* INPUT MATERIAL *
┌────────

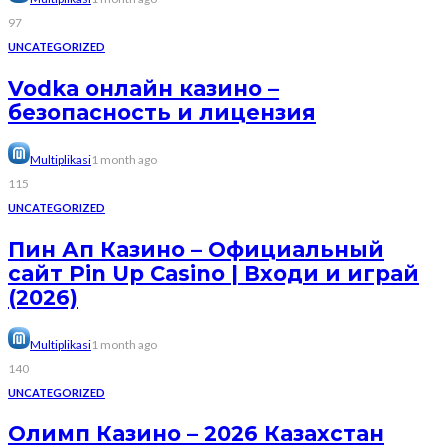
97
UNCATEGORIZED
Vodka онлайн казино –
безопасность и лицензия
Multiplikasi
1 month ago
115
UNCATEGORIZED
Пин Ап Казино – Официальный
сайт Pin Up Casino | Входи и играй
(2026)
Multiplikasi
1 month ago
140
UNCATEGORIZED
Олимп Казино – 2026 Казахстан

└────────

* TASK INSTRUCTIONS *
Output the text from every record above line for line and without changes. Leave out the pictures.

* REPLY TO THE EXERCISE *
97
UNCATEGORIZED
Vodka онлайн казино –
безопасность и лицензия
Multiplikasi
1 month ago
115
UNCATEGORIZED
Пин Ап Казино – Официальный
сайт Pin Up Casino | Входи и играй
(2026)
Multiplikasi
1 month ago
140
UNCATEGORIZED
Олимп Казино – 2026 Казахстан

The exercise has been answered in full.